Extended State Observer-Based Adaptive Neural Networks Backstepping Control for Pneumatic Active Suspension with Prescribed Performance Constraint

Abstract

Pneumatic actuator is one of the key technologies in the field of active suspension due to its low cost, cleanliness, and high power-to-weight ratio characteristics. However, the dynamic models and control strategies of the pneumatic suspension have not been well demonstrated because they are nonlinear systems. Besides, the vertical displacement stability of sprung mass is very important for ensuring ride comfort, but accurate control is still a challenging problem in the presence of parametric uncertainties.

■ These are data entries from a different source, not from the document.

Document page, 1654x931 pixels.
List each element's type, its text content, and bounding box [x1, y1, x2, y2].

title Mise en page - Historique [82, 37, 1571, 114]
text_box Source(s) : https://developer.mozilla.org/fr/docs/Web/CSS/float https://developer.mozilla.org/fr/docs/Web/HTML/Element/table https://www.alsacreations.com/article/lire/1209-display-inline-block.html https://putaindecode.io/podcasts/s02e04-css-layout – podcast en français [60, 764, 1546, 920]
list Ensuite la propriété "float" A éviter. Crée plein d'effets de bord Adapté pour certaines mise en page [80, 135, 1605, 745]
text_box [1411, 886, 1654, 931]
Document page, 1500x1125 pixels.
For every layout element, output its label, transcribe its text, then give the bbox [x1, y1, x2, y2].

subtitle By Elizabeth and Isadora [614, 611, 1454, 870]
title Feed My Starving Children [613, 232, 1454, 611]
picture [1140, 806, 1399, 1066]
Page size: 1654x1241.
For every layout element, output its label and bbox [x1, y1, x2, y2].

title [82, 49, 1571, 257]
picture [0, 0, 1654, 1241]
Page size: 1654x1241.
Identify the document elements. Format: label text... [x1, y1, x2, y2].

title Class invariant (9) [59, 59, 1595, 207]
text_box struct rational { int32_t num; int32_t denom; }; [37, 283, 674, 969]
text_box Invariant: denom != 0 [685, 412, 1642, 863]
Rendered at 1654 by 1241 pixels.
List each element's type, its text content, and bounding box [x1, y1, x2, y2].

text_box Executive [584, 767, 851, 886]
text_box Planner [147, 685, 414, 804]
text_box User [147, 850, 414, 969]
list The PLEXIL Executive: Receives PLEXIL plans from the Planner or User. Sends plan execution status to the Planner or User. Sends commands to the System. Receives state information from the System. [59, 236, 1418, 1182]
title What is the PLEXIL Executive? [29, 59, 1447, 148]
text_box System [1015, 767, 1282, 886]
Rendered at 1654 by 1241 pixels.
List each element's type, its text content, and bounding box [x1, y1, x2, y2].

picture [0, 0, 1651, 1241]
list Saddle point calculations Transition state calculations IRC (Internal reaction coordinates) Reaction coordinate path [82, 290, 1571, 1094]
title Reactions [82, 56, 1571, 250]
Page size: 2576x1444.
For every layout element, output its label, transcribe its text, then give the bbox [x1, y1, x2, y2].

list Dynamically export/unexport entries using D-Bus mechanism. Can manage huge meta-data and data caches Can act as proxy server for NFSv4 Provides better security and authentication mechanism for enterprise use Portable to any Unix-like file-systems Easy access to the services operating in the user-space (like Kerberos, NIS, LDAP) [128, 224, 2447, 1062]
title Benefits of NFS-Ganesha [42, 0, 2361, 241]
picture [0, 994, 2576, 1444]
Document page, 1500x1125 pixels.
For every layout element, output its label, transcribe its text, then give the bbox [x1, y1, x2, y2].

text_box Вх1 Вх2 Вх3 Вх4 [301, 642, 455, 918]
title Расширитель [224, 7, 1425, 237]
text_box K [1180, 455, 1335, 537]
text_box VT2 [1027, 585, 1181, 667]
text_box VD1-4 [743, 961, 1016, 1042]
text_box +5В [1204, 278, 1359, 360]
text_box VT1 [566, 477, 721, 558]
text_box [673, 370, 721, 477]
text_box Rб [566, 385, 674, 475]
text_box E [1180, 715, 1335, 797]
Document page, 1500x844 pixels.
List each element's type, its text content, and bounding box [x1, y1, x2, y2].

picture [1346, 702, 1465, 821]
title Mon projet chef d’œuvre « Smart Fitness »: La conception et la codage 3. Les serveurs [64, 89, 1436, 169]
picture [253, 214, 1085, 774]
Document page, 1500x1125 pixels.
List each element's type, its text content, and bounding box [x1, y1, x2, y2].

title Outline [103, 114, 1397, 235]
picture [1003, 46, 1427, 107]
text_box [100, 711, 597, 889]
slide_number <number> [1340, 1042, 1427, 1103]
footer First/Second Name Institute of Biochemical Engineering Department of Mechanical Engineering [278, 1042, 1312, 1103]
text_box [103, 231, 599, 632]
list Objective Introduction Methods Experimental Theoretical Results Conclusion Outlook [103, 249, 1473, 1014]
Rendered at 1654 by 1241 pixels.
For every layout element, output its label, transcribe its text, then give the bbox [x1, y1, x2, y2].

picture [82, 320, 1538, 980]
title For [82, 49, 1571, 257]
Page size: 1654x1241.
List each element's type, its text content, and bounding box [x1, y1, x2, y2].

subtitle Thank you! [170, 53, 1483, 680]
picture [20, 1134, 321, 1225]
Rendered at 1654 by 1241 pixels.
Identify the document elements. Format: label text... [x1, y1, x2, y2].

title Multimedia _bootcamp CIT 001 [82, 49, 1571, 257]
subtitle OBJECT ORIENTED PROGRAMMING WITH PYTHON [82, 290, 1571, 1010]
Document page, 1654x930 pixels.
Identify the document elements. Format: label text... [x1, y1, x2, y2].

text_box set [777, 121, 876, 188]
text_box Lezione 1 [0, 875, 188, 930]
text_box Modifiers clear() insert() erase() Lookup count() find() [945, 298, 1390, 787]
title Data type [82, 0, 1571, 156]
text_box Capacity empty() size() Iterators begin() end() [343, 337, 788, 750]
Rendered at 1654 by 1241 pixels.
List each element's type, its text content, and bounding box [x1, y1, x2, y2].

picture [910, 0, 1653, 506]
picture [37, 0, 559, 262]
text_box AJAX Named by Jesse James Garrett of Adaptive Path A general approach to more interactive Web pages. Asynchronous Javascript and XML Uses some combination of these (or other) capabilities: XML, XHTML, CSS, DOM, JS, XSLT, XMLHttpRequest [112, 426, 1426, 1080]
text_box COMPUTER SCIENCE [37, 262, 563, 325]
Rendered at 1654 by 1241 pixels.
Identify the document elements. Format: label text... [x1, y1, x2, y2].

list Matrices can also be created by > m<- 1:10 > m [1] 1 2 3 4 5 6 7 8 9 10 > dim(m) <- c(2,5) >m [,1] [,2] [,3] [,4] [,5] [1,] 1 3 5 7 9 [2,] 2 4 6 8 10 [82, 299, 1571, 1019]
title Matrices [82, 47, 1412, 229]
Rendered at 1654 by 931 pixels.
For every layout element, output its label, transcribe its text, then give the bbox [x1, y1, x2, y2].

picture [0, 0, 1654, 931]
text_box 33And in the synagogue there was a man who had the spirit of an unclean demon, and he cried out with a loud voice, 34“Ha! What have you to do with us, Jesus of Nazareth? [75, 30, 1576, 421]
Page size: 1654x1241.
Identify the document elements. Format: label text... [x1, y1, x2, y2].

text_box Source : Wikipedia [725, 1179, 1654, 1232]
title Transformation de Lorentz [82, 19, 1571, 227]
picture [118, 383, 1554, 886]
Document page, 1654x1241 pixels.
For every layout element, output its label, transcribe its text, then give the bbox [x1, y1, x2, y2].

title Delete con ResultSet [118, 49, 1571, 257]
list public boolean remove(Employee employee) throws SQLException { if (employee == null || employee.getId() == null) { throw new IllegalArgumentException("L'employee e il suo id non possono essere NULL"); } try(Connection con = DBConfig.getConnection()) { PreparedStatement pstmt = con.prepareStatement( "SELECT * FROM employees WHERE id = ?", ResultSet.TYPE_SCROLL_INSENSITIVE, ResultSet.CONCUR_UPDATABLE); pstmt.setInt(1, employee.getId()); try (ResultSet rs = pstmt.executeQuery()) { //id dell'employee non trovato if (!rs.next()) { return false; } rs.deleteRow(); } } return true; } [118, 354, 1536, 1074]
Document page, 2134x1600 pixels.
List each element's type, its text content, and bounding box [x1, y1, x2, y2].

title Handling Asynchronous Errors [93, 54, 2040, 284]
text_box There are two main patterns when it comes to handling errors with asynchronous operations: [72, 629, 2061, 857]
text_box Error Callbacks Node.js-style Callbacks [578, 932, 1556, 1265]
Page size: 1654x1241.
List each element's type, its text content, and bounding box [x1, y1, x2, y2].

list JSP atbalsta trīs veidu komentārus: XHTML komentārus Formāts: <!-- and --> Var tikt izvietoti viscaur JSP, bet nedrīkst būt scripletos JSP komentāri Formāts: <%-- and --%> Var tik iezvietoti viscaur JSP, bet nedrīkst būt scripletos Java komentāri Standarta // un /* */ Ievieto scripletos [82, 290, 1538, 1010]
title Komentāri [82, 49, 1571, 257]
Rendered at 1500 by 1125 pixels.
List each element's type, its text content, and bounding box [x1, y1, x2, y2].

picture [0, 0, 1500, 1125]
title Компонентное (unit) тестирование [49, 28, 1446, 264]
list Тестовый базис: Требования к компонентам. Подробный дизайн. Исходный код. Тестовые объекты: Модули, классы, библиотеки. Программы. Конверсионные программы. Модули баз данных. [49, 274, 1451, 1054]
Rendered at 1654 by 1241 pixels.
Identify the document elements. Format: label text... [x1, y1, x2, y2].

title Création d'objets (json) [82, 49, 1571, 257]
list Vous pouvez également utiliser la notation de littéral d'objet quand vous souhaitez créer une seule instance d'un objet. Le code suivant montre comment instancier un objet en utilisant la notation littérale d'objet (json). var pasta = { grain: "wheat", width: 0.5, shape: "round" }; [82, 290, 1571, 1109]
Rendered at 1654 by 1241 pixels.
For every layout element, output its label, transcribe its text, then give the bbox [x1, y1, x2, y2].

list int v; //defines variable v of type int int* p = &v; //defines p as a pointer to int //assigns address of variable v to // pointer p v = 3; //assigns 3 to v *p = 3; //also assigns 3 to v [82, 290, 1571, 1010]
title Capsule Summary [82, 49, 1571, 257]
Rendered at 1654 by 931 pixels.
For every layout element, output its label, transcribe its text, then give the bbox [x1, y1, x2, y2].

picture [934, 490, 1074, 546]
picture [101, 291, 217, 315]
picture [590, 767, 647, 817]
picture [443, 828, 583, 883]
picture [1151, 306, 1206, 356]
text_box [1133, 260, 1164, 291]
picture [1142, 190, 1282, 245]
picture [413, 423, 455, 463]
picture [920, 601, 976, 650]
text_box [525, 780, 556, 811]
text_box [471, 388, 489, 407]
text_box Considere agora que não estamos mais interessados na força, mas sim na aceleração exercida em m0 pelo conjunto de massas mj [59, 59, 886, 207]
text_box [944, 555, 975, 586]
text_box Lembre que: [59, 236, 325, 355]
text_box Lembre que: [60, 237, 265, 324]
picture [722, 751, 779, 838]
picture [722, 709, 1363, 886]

In this study, an adaptive neural networks backstepping scheme is designed for the stability control of the pneumatic suspension. Firstly, a mathematical model of the pneumatic system is studied to investigate the dynamic system behavior and to obtain the control algorithm. Secondly, an extended state observer is applied to estimate uncertain parameters, unmodeled dynamics, and external disturbances. Thirdly, unknown masses of various load passengers are approximated by using radial basis function neural networks (RBFNNs). To enhance the system stability, a proposed control with a prescribed performance function (PPF) is designed to guarantee the vertical displacement of the chassis. Adaptive backstepping control with PPF is developed to stabilize the perturbed system and guarantee tracking performance. Finally, the simulation examples for the pneumatic suspension are employed to investigate the effectiveness of the proposed method.